One of our hives has European Foulbrood (EFB). That’s a bacterial infection (Melissococcus pluton) that kills off some of the bees before they’re born and weakens a colony. It’s considered a stress-related disease and moving hives can trigger it. It’s spread pretty much around the planet, is contagious between colonies and is a nuisance, but strong hives can recover on their own. If necessary, it can be treated with antibiotics, specifically oxytetracycline hydrochloride (OTC). Unfortunately the antibiotics can make their way into the honey so you shouldn’t extract honey for at least 8 weeks after treatment.
Identifying EFB can be a bit tricky as the symptoms aren’t really pronounced. The larvae curl up, change colour and/or look as if they have moved around in their cell. To be honest, I’d never have spotted it. But our apiarist, Bruce, made his living inspecting hives and identified EFB quickly and positively. Here’s a photo of the area he pointed out to me as proof of EFB. Judge for yourself if it’s obvious.

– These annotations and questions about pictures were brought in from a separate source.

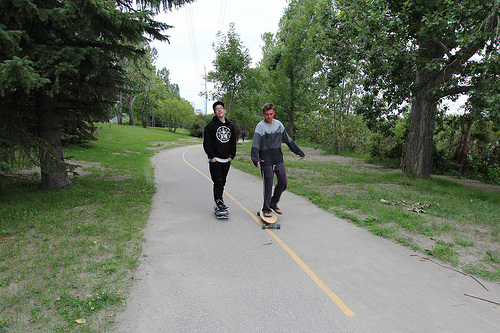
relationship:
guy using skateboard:
[247, 100, 308, 218] [254, 204, 285, 231]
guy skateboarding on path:
[178, 65, 257, 222] [113, 128, 498, 331]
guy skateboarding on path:
[247, 100, 308, 218] [113, 128, 498, 331]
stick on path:
[463, 292, 498, 304] [113, 128, 498, 331]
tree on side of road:
[3, 0, 158, 202] [142, 235, 434, 302]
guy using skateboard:
[178, 65, 257, 222] [195, 200, 247, 241]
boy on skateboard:
[258, 93, 311, 210] [255, 208, 281, 230]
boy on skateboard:
[202, 100, 237, 211] [211, 205, 230, 220]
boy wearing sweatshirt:
[202, 100, 237, 211] [204, 112, 249, 164]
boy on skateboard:
[258, 93, 311, 210] [257, 202, 308, 235]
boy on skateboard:
[202, 100, 237, 211] [257, 202, 308, 235]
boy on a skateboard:
[258, 93, 311, 210] [255, 207, 282, 229]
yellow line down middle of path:
[183, 151, 363, 332] [113, 128, 498, 331]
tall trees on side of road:
[276, 4, 498, 114] [154, 231, 429, 320]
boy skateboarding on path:
[258, 93, 311, 210] [113, 128, 498, 331]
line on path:
[183, 145, 354, 331] [113, 128, 498, 331]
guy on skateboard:
[247, 100, 308, 218] [255, 208, 281, 230]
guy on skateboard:
[178, 65, 257, 222] [212, 203, 227, 218]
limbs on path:
[408, 249, 468, 280] [113, 128, 498, 331]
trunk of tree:
[411, 80, 443, 170] [295, 5, 485, 185]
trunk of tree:
[40, 129, 77, 199] [13, 0, 175, 211]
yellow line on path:
[183, 151, 363, 332] [113, 128, 498, 331]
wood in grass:
[379, 199, 446, 215] [378, 179, 485, 233]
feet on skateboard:
[258, 202, 273, 219] [211, 202, 233, 223]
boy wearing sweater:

Bruce also decided it should be treated but he didn’t have the antibiotics or time to do it. So he dropped the OTC in our letter box with some simple instructions and left it to Frank and me to administer.
Yesterday we finally did. It’s a simple as could be. We just sprinkled a couple of tablespoons worth of the powder (OTC mixed with icing sugar) over the brood box (under the excluder). That’s it. The bees will do the rest by spreading the antibiotic around the hive as they feed and clean the brood.
Now we wait and hope the hive grows in strength, overcomes its bout of EFB and that no other hives become affected.